“This is an astounding book that showcases our futures individually and as a modern society. Houellebecq's insights into love, sex, loss and the future are scarry in their accuracy (particularly for a male of his age).
Certainly this book will be offensive to many, but to those who read with an open mind the book is troubling and touching. This is one of the ten best novels I have ever read.”

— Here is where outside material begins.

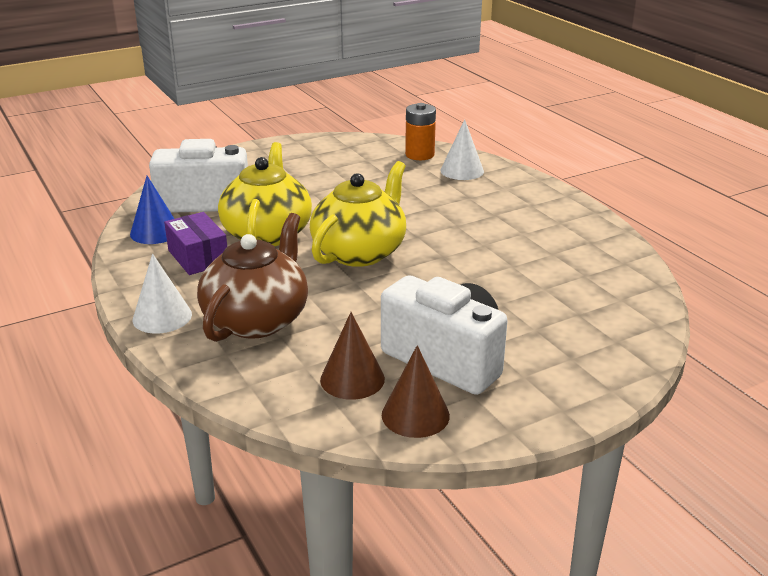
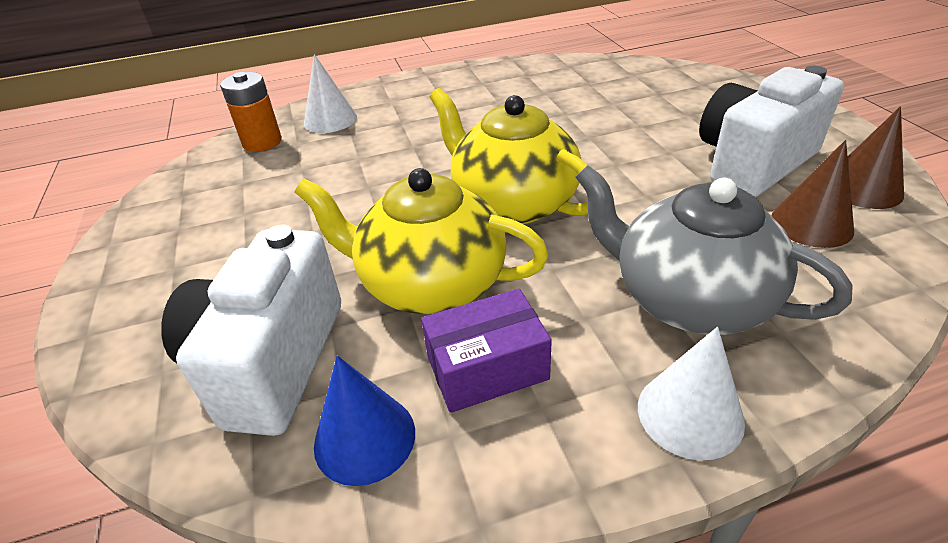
camera: 75 degrees left, 10 degrees up
brown teapot [197,213,308,342] -> grey teapot [575,165,853,335]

“What a bad piece of literature. Several times I stopped reading this book, but then picked it up in the hopes that just maybe there will be some interesting development in the next chapter. However, that's not the case- it stays flat and boring the whole time. Let me summarize the plot so you don't have to waste your time: cynical man in mid-life crisis presents his views on life and sex. He comes across a new age group (based on the Raelians) and through inaction helps their founders. Every other chapter is a brief unemotional journal entry several centuries later briefly describing a dystopian Earth. That's it.”
An amazon user wrote this on 2009-03-15.“I did not enjoy this book at all! It was VERY slow moving and full of remarks about people that I have never heard of. And while I'm sure it's no fault of the translator, it just didn't strike me as being all that well-written. It was boring and had a rather lame "futuristic" plot that didn't make too much sense. I really wouldn't read anything else by him or recommend this to anyone.”
An amazon user wrote this on 2009-01-21.“If you are looking for another Elementary Particles, Platform or Whatever, you'll be satisfied with the first 75 pages of this story (I refer to the hardbound edition of this book). After that, Houellebecq loses his way and descends into gritty, untasteful pornography. While I liked the first 75 p., I also skipped the short, inbetween chapters, nonsensical sci-fiish chatter about the future or something. On pages 10-11, the author rages on in Fine Houellebecq fashion against middle class mediocrity; frequently sarcastically referring back to himself as "...a cutting observer of contemporary reality." You just know that the author isn't being merely fictive here-he is ridiculing his own reputation. He still gets in some good Arab and Jew digs here and there when one reads (again) on page 10. The reader suspects that underneath H's biting sarcasm is perhaps a bit of sadness? Page 17 yields yet more nuggets and then on the following page, ther hero of our novel accurately denounces Nabokov as a "clumsy imitator of Joyce...a collapsed pastry." Or maybe it's because Nabokov was the "first literary pornographer" who put Lolita into daily parlance...And I got my first Houellebecq anti-American sentiment on page 24 when he claims that "my colleagues...are much too preoccupied by the American press. We remain Europeans...our reference point is what happens in England." On page 38 our narrator rants that he was diagnosed to be a right-wing anarchist. Spain gets some good PR in this book; so does Teilhard de Chardin. H offers up a few astute observations on contemporary culture in the West (but just not enough!) The Spanish language gets a plusse with "A very beautiful and expressive language, naturally suited to poetry--you can rhyme almost everything." But then later down the page he insults my own (Slavic) peoples with "....from one of those absurd countries that emerged from the implosion of the Eastern bloc..." But after page 45, Island takes a dip. Our beloved author flounders around in even more distasteful pornographic images; hence, I did not waste my time finishing the book. But what a good first 75 pages.”
An amazon user wrote this on 2008-12-23.“This like Atomised is a touch misoginistic at times, however it gives a deep insight into the male psyche. It is witty, caustic and one of the better books i have read.”
An amazon user wrote this on 2008-10-19.